Lisa takes a bath in her deep claw-foot tub before dressing for the party, and the hot water is so relaxing, she falls asleep and dreams that she and her mother are walking beside the American River. They come upon a man sitting cross-legged on a large square stone. The man is slender and brown-skinned with long black hair, wearing a simple white robe. He beckons to Lisa and Esther, and when they sit down beside him, the stone becomes a raft floating down the river.
Esther jumps up and shouts, “Stop the boat! I don’t want to go any farther.”
The man smiles at Esther. “So why did you get on in the first place if you didn’t want to go anywhere?”
“Who knew it was a boat?” says Esther, smiling shyly at Lisa. “I thought it was a rock.”
The Christmas party
Ellen arrives before everyone else. She has brought a dozen towering white gladioluses in a blue vase to adorn the great table laden with the feast.
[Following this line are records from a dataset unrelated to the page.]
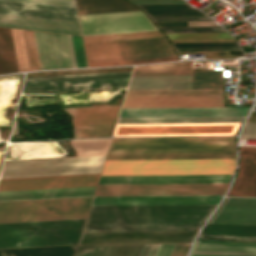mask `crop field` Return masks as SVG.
Segmentation results:
<instances>
[{
  "label": "crop field",
  "instance_id": "10",
  "mask_svg": "<svg viewBox=\"0 0 256 256\" xmlns=\"http://www.w3.org/2000/svg\"><path fill=\"white\" fill-rule=\"evenodd\" d=\"M239 123L117 125L113 136L235 135Z\"/></svg>",
  "mask_w": 256,
  "mask_h": 256
},
{
  "label": "crop field",
  "instance_id": "47",
  "mask_svg": "<svg viewBox=\"0 0 256 256\" xmlns=\"http://www.w3.org/2000/svg\"><path fill=\"white\" fill-rule=\"evenodd\" d=\"M171 43L236 42L235 39L170 40Z\"/></svg>",
  "mask_w": 256,
  "mask_h": 256
},
{
  "label": "crop field",
  "instance_id": "42",
  "mask_svg": "<svg viewBox=\"0 0 256 256\" xmlns=\"http://www.w3.org/2000/svg\"><path fill=\"white\" fill-rule=\"evenodd\" d=\"M221 27H184V28H160L164 33H189V32H221L214 31Z\"/></svg>",
  "mask_w": 256,
  "mask_h": 256
},
{
  "label": "crop field",
  "instance_id": "45",
  "mask_svg": "<svg viewBox=\"0 0 256 256\" xmlns=\"http://www.w3.org/2000/svg\"><path fill=\"white\" fill-rule=\"evenodd\" d=\"M240 139L256 140V123H246Z\"/></svg>",
  "mask_w": 256,
  "mask_h": 256
},
{
  "label": "crop field",
  "instance_id": "36",
  "mask_svg": "<svg viewBox=\"0 0 256 256\" xmlns=\"http://www.w3.org/2000/svg\"><path fill=\"white\" fill-rule=\"evenodd\" d=\"M222 88L221 72H192L191 89Z\"/></svg>",
  "mask_w": 256,
  "mask_h": 256
},
{
  "label": "crop field",
  "instance_id": "40",
  "mask_svg": "<svg viewBox=\"0 0 256 256\" xmlns=\"http://www.w3.org/2000/svg\"><path fill=\"white\" fill-rule=\"evenodd\" d=\"M7 1H16V2H25V3H34V4L75 8L74 0H7Z\"/></svg>",
  "mask_w": 256,
  "mask_h": 256
},
{
  "label": "crop field",
  "instance_id": "52",
  "mask_svg": "<svg viewBox=\"0 0 256 256\" xmlns=\"http://www.w3.org/2000/svg\"><path fill=\"white\" fill-rule=\"evenodd\" d=\"M176 51L240 50V48L175 49Z\"/></svg>",
  "mask_w": 256,
  "mask_h": 256
},
{
  "label": "crop field",
  "instance_id": "33",
  "mask_svg": "<svg viewBox=\"0 0 256 256\" xmlns=\"http://www.w3.org/2000/svg\"><path fill=\"white\" fill-rule=\"evenodd\" d=\"M148 16L204 15L188 5H138Z\"/></svg>",
  "mask_w": 256,
  "mask_h": 256
},
{
  "label": "crop field",
  "instance_id": "21",
  "mask_svg": "<svg viewBox=\"0 0 256 256\" xmlns=\"http://www.w3.org/2000/svg\"><path fill=\"white\" fill-rule=\"evenodd\" d=\"M240 168L229 196L256 197V148L239 147Z\"/></svg>",
  "mask_w": 256,
  "mask_h": 256
},
{
  "label": "crop field",
  "instance_id": "4",
  "mask_svg": "<svg viewBox=\"0 0 256 256\" xmlns=\"http://www.w3.org/2000/svg\"><path fill=\"white\" fill-rule=\"evenodd\" d=\"M235 159L106 161L101 175L233 174Z\"/></svg>",
  "mask_w": 256,
  "mask_h": 256
},
{
  "label": "crop field",
  "instance_id": "27",
  "mask_svg": "<svg viewBox=\"0 0 256 256\" xmlns=\"http://www.w3.org/2000/svg\"><path fill=\"white\" fill-rule=\"evenodd\" d=\"M76 3L79 15L138 10L124 0H76Z\"/></svg>",
  "mask_w": 256,
  "mask_h": 256
},
{
  "label": "crop field",
  "instance_id": "39",
  "mask_svg": "<svg viewBox=\"0 0 256 256\" xmlns=\"http://www.w3.org/2000/svg\"><path fill=\"white\" fill-rule=\"evenodd\" d=\"M172 60H177V58L176 57H169V58H157V59H144V60H132V61L94 63V64H88V67L115 66V65H127V64H135V63L160 62V61H172Z\"/></svg>",
  "mask_w": 256,
  "mask_h": 256
},
{
  "label": "crop field",
  "instance_id": "35",
  "mask_svg": "<svg viewBox=\"0 0 256 256\" xmlns=\"http://www.w3.org/2000/svg\"><path fill=\"white\" fill-rule=\"evenodd\" d=\"M165 37L159 31L83 37L84 43Z\"/></svg>",
  "mask_w": 256,
  "mask_h": 256
},
{
  "label": "crop field",
  "instance_id": "28",
  "mask_svg": "<svg viewBox=\"0 0 256 256\" xmlns=\"http://www.w3.org/2000/svg\"><path fill=\"white\" fill-rule=\"evenodd\" d=\"M244 117L119 118L117 124L241 122Z\"/></svg>",
  "mask_w": 256,
  "mask_h": 256
},
{
  "label": "crop field",
  "instance_id": "15",
  "mask_svg": "<svg viewBox=\"0 0 256 256\" xmlns=\"http://www.w3.org/2000/svg\"><path fill=\"white\" fill-rule=\"evenodd\" d=\"M222 195L94 197L91 206L218 204Z\"/></svg>",
  "mask_w": 256,
  "mask_h": 256
},
{
  "label": "crop field",
  "instance_id": "23",
  "mask_svg": "<svg viewBox=\"0 0 256 256\" xmlns=\"http://www.w3.org/2000/svg\"><path fill=\"white\" fill-rule=\"evenodd\" d=\"M95 187L6 191L0 192V202L92 196Z\"/></svg>",
  "mask_w": 256,
  "mask_h": 256
},
{
  "label": "crop field",
  "instance_id": "7",
  "mask_svg": "<svg viewBox=\"0 0 256 256\" xmlns=\"http://www.w3.org/2000/svg\"><path fill=\"white\" fill-rule=\"evenodd\" d=\"M218 106H223V89L128 91L122 108Z\"/></svg>",
  "mask_w": 256,
  "mask_h": 256
},
{
  "label": "crop field",
  "instance_id": "11",
  "mask_svg": "<svg viewBox=\"0 0 256 256\" xmlns=\"http://www.w3.org/2000/svg\"><path fill=\"white\" fill-rule=\"evenodd\" d=\"M83 36L157 30L141 11L79 16Z\"/></svg>",
  "mask_w": 256,
  "mask_h": 256
},
{
  "label": "crop field",
  "instance_id": "22",
  "mask_svg": "<svg viewBox=\"0 0 256 256\" xmlns=\"http://www.w3.org/2000/svg\"><path fill=\"white\" fill-rule=\"evenodd\" d=\"M0 26L80 35L74 22L0 15Z\"/></svg>",
  "mask_w": 256,
  "mask_h": 256
},
{
  "label": "crop field",
  "instance_id": "38",
  "mask_svg": "<svg viewBox=\"0 0 256 256\" xmlns=\"http://www.w3.org/2000/svg\"><path fill=\"white\" fill-rule=\"evenodd\" d=\"M32 70H40L33 32L25 31Z\"/></svg>",
  "mask_w": 256,
  "mask_h": 256
},
{
  "label": "crop field",
  "instance_id": "31",
  "mask_svg": "<svg viewBox=\"0 0 256 256\" xmlns=\"http://www.w3.org/2000/svg\"><path fill=\"white\" fill-rule=\"evenodd\" d=\"M17 72L9 29L0 28V75Z\"/></svg>",
  "mask_w": 256,
  "mask_h": 256
},
{
  "label": "crop field",
  "instance_id": "50",
  "mask_svg": "<svg viewBox=\"0 0 256 256\" xmlns=\"http://www.w3.org/2000/svg\"><path fill=\"white\" fill-rule=\"evenodd\" d=\"M190 244L176 245L171 256H185Z\"/></svg>",
  "mask_w": 256,
  "mask_h": 256
},
{
  "label": "crop field",
  "instance_id": "51",
  "mask_svg": "<svg viewBox=\"0 0 256 256\" xmlns=\"http://www.w3.org/2000/svg\"><path fill=\"white\" fill-rule=\"evenodd\" d=\"M175 245H161L156 256H170Z\"/></svg>",
  "mask_w": 256,
  "mask_h": 256
},
{
  "label": "crop field",
  "instance_id": "14",
  "mask_svg": "<svg viewBox=\"0 0 256 256\" xmlns=\"http://www.w3.org/2000/svg\"><path fill=\"white\" fill-rule=\"evenodd\" d=\"M119 106L120 105L66 109L72 117L74 138L111 135Z\"/></svg>",
  "mask_w": 256,
  "mask_h": 256
},
{
  "label": "crop field",
  "instance_id": "26",
  "mask_svg": "<svg viewBox=\"0 0 256 256\" xmlns=\"http://www.w3.org/2000/svg\"><path fill=\"white\" fill-rule=\"evenodd\" d=\"M235 158V153L108 154L106 160Z\"/></svg>",
  "mask_w": 256,
  "mask_h": 256
},
{
  "label": "crop field",
  "instance_id": "32",
  "mask_svg": "<svg viewBox=\"0 0 256 256\" xmlns=\"http://www.w3.org/2000/svg\"><path fill=\"white\" fill-rule=\"evenodd\" d=\"M110 138L72 140L77 148V157L105 155Z\"/></svg>",
  "mask_w": 256,
  "mask_h": 256
},
{
  "label": "crop field",
  "instance_id": "43",
  "mask_svg": "<svg viewBox=\"0 0 256 256\" xmlns=\"http://www.w3.org/2000/svg\"><path fill=\"white\" fill-rule=\"evenodd\" d=\"M199 239H201V240H218V241H250V242H256V237L200 235Z\"/></svg>",
  "mask_w": 256,
  "mask_h": 256
},
{
  "label": "crop field",
  "instance_id": "17",
  "mask_svg": "<svg viewBox=\"0 0 256 256\" xmlns=\"http://www.w3.org/2000/svg\"><path fill=\"white\" fill-rule=\"evenodd\" d=\"M233 175L101 176L98 184L230 183Z\"/></svg>",
  "mask_w": 256,
  "mask_h": 256
},
{
  "label": "crop field",
  "instance_id": "8",
  "mask_svg": "<svg viewBox=\"0 0 256 256\" xmlns=\"http://www.w3.org/2000/svg\"><path fill=\"white\" fill-rule=\"evenodd\" d=\"M87 62L174 55L166 38L84 44Z\"/></svg>",
  "mask_w": 256,
  "mask_h": 256
},
{
  "label": "crop field",
  "instance_id": "18",
  "mask_svg": "<svg viewBox=\"0 0 256 256\" xmlns=\"http://www.w3.org/2000/svg\"><path fill=\"white\" fill-rule=\"evenodd\" d=\"M249 107L122 109L119 117L245 116Z\"/></svg>",
  "mask_w": 256,
  "mask_h": 256
},
{
  "label": "crop field",
  "instance_id": "37",
  "mask_svg": "<svg viewBox=\"0 0 256 256\" xmlns=\"http://www.w3.org/2000/svg\"><path fill=\"white\" fill-rule=\"evenodd\" d=\"M228 33L166 34L170 39L233 38Z\"/></svg>",
  "mask_w": 256,
  "mask_h": 256
},
{
  "label": "crop field",
  "instance_id": "29",
  "mask_svg": "<svg viewBox=\"0 0 256 256\" xmlns=\"http://www.w3.org/2000/svg\"><path fill=\"white\" fill-rule=\"evenodd\" d=\"M143 245L80 246L75 256H138Z\"/></svg>",
  "mask_w": 256,
  "mask_h": 256
},
{
  "label": "crop field",
  "instance_id": "5",
  "mask_svg": "<svg viewBox=\"0 0 256 256\" xmlns=\"http://www.w3.org/2000/svg\"><path fill=\"white\" fill-rule=\"evenodd\" d=\"M235 152L234 137L113 138L108 153Z\"/></svg>",
  "mask_w": 256,
  "mask_h": 256
},
{
  "label": "crop field",
  "instance_id": "48",
  "mask_svg": "<svg viewBox=\"0 0 256 256\" xmlns=\"http://www.w3.org/2000/svg\"><path fill=\"white\" fill-rule=\"evenodd\" d=\"M135 4H186L182 0L131 1Z\"/></svg>",
  "mask_w": 256,
  "mask_h": 256
},
{
  "label": "crop field",
  "instance_id": "54",
  "mask_svg": "<svg viewBox=\"0 0 256 256\" xmlns=\"http://www.w3.org/2000/svg\"><path fill=\"white\" fill-rule=\"evenodd\" d=\"M247 122H256V116H249Z\"/></svg>",
  "mask_w": 256,
  "mask_h": 256
},
{
  "label": "crop field",
  "instance_id": "41",
  "mask_svg": "<svg viewBox=\"0 0 256 256\" xmlns=\"http://www.w3.org/2000/svg\"><path fill=\"white\" fill-rule=\"evenodd\" d=\"M78 68L86 67L82 39L71 36Z\"/></svg>",
  "mask_w": 256,
  "mask_h": 256
},
{
  "label": "crop field",
  "instance_id": "46",
  "mask_svg": "<svg viewBox=\"0 0 256 256\" xmlns=\"http://www.w3.org/2000/svg\"><path fill=\"white\" fill-rule=\"evenodd\" d=\"M199 17L205 16H177V17H150L153 21H183V20H199ZM207 19V18H200Z\"/></svg>",
  "mask_w": 256,
  "mask_h": 256
},
{
  "label": "crop field",
  "instance_id": "34",
  "mask_svg": "<svg viewBox=\"0 0 256 256\" xmlns=\"http://www.w3.org/2000/svg\"><path fill=\"white\" fill-rule=\"evenodd\" d=\"M201 234L256 236V226L206 224Z\"/></svg>",
  "mask_w": 256,
  "mask_h": 256
},
{
  "label": "crop field",
  "instance_id": "49",
  "mask_svg": "<svg viewBox=\"0 0 256 256\" xmlns=\"http://www.w3.org/2000/svg\"><path fill=\"white\" fill-rule=\"evenodd\" d=\"M160 245H145L140 256H155Z\"/></svg>",
  "mask_w": 256,
  "mask_h": 256
},
{
  "label": "crop field",
  "instance_id": "19",
  "mask_svg": "<svg viewBox=\"0 0 256 256\" xmlns=\"http://www.w3.org/2000/svg\"><path fill=\"white\" fill-rule=\"evenodd\" d=\"M208 223L256 225V199L225 198Z\"/></svg>",
  "mask_w": 256,
  "mask_h": 256
},
{
  "label": "crop field",
  "instance_id": "25",
  "mask_svg": "<svg viewBox=\"0 0 256 256\" xmlns=\"http://www.w3.org/2000/svg\"><path fill=\"white\" fill-rule=\"evenodd\" d=\"M190 89V76L132 77L128 90Z\"/></svg>",
  "mask_w": 256,
  "mask_h": 256
},
{
  "label": "crop field",
  "instance_id": "20",
  "mask_svg": "<svg viewBox=\"0 0 256 256\" xmlns=\"http://www.w3.org/2000/svg\"><path fill=\"white\" fill-rule=\"evenodd\" d=\"M0 14L78 22L75 9L0 1Z\"/></svg>",
  "mask_w": 256,
  "mask_h": 256
},
{
  "label": "crop field",
  "instance_id": "53",
  "mask_svg": "<svg viewBox=\"0 0 256 256\" xmlns=\"http://www.w3.org/2000/svg\"><path fill=\"white\" fill-rule=\"evenodd\" d=\"M68 43H69V49H70V54H71V60H72V66L73 68H77L76 66V61H75V57H74V52H73V47H72V43H71V38L70 36H68Z\"/></svg>",
  "mask_w": 256,
  "mask_h": 256
},
{
  "label": "crop field",
  "instance_id": "30",
  "mask_svg": "<svg viewBox=\"0 0 256 256\" xmlns=\"http://www.w3.org/2000/svg\"><path fill=\"white\" fill-rule=\"evenodd\" d=\"M192 62L146 65L134 68L132 76L190 75Z\"/></svg>",
  "mask_w": 256,
  "mask_h": 256
},
{
  "label": "crop field",
  "instance_id": "2",
  "mask_svg": "<svg viewBox=\"0 0 256 256\" xmlns=\"http://www.w3.org/2000/svg\"><path fill=\"white\" fill-rule=\"evenodd\" d=\"M104 157L4 162L0 179L99 173ZM98 175L0 180V191L95 186Z\"/></svg>",
  "mask_w": 256,
  "mask_h": 256
},
{
  "label": "crop field",
  "instance_id": "6",
  "mask_svg": "<svg viewBox=\"0 0 256 256\" xmlns=\"http://www.w3.org/2000/svg\"><path fill=\"white\" fill-rule=\"evenodd\" d=\"M92 197L0 203V223L85 218Z\"/></svg>",
  "mask_w": 256,
  "mask_h": 256
},
{
  "label": "crop field",
  "instance_id": "13",
  "mask_svg": "<svg viewBox=\"0 0 256 256\" xmlns=\"http://www.w3.org/2000/svg\"><path fill=\"white\" fill-rule=\"evenodd\" d=\"M196 231L83 232L80 244L191 243Z\"/></svg>",
  "mask_w": 256,
  "mask_h": 256
},
{
  "label": "crop field",
  "instance_id": "16",
  "mask_svg": "<svg viewBox=\"0 0 256 256\" xmlns=\"http://www.w3.org/2000/svg\"><path fill=\"white\" fill-rule=\"evenodd\" d=\"M34 34L41 70L72 68L66 35Z\"/></svg>",
  "mask_w": 256,
  "mask_h": 256
},
{
  "label": "crop field",
  "instance_id": "44",
  "mask_svg": "<svg viewBox=\"0 0 256 256\" xmlns=\"http://www.w3.org/2000/svg\"><path fill=\"white\" fill-rule=\"evenodd\" d=\"M174 48L238 47L236 43L172 44Z\"/></svg>",
  "mask_w": 256,
  "mask_h": 256
},
{
  "label": "crop field",
  "instance_id": "1",
  "mask_svg": "<svg viewBox=\"0 0 256 256\" xmlns=\"http://www.w3.org/2000/svg\"><path fill=\"white\" fill-rule=\"evenodd\" d=\"M215 206L91 207L83 231L198 230Z\"/></svg>",
  "mask_w": 256,
  "mask_h": 256
},
{
  "label": "crop field",
  "instance_id": "12",
  "mask_svg": "<svg viewBox=\"0 0 256 256\" xmlns=\"http://www.w3.org/2000/svg\"><path fill=\"white\" fill-rule=\"evenodd\" d=\"M229 184L98 185L94 196L224 194Z\"/></svg>",
  "mask_w": 256,
  "mask_h": 256
},
{
  "label": "crop field",
  "instance_id": "24",
  "mask_svg": "<svg viewBox=\"0 0 256 256\" xmlns=\"http://www.w3.org/2000/svg\"><path fill=\"white\" fill-rule=\"evenodd\" d=\"M189 256H256V244L196 241Z\"/></svg>",
  "mask_w": 256,
  "mask_h": 256
},
{
  "label": "crop field",
  "instance_id": "3",
  "mask_svg": "<svg viewBox=\"0 0 256 256\" xmlns=\"http://www.w3.org/2000/svg\"><path fill=\"white\" fill-rule=\"evenodd\" d=\"M84 220L0 224V248L77 244Z\"/></svg>",
  "mask_w": 256,
  "mask_h": 256
},
{
  "label": "crop field",
  "instance_id": "9",
  "mask_svg": "<svg viewBox=\"0 0 256 256\" xmlns=\"http://www.w3.org/2000/svg\"><path fill=\"white\" fill-rule=\"evenodd\" d=\"M130 73L26 78L22 92L126 87Z\"/></svg>",
  "mask_w": 256,
  "mask_h": 256
}]
</instances>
“Look at you,” says Lisa, resplendent in her low-cut purple gown, her hair in a four-strand braid laced with gold and silver ribbons. “No glasses, a sexy skirt and no sign of a bra under that basketball jersey. Honey, you’re a knockout.”
“Something big shifted in me,” says Ellen, giving Lisa a heartfelt hug. “I was playing the piano trying to figure out what to play tonight when I went into this trance and I was just … playing, and it sounded so beautiful I realized I wasn’t afraid anymore. I just … I feel fine.”
“Knock, knock,” says Ernie, coming through the open front door. “I know I’m early, but I couldn’t wait. You know what I mean? Why stand on ceremony? You gotta see these gingerbread people I made. They are so cute.”
So the party begins, and nothing is as it has ever been before. Everyone is eager to join hands before the divine food is tasted, and each person takes the opportunity to express his or her thanks for the food they are about to eat, and for each other. The wine is poured, the feasting begins and exclamations of delight punctuate the meal from start to finish, without a single disparaging word to be heard.
After the surprise dessert is devoured, Ellen plays the piano—jazzy variations on classical themes with the occasional Christmas-Hanukkah-Motown motif arising organically—and without anyone saying a word, everyone dances. And when Ellen concludes her musical reverie, everyone has danced with everyone else, and all eyes are shining, and Theo—tall, dark and handsome—is the first to engulf Ellen in a warm embrace.
When all are seated in the living room, the fire blazing, each with cocoa or tea or wine, Lisa hands out presents to everyone and says, “As most of you know, I correspond on an almost daily basis with my oldest friend Hazel, who hangs on in Manhattan despite my urging her to move out here. Anyway, I was just thinking about what I will write to her about this moment, and I think I’ll tell her that had I known what was going to happen at our Christmas gathering, I’m not sure I would have bought presents for anyone, because nothing can compare to the love I feel for my wonderful gang of outcasts, and to the love I feel from all of them. And at the risk of sounding absurdly sentimental, I believe that this experience, this oneness of spirit we’re sharing right now, is the reason for living.”
“Love,” says Ellen, clinking cocoa mugs with Theo.
“Joy,” says Ernie, holding his wine glass aloft. “To Lisa. Avatar of joy.”
“Sharing the moment,” says Lisa, feeling blissfully free of guilt. “With you.”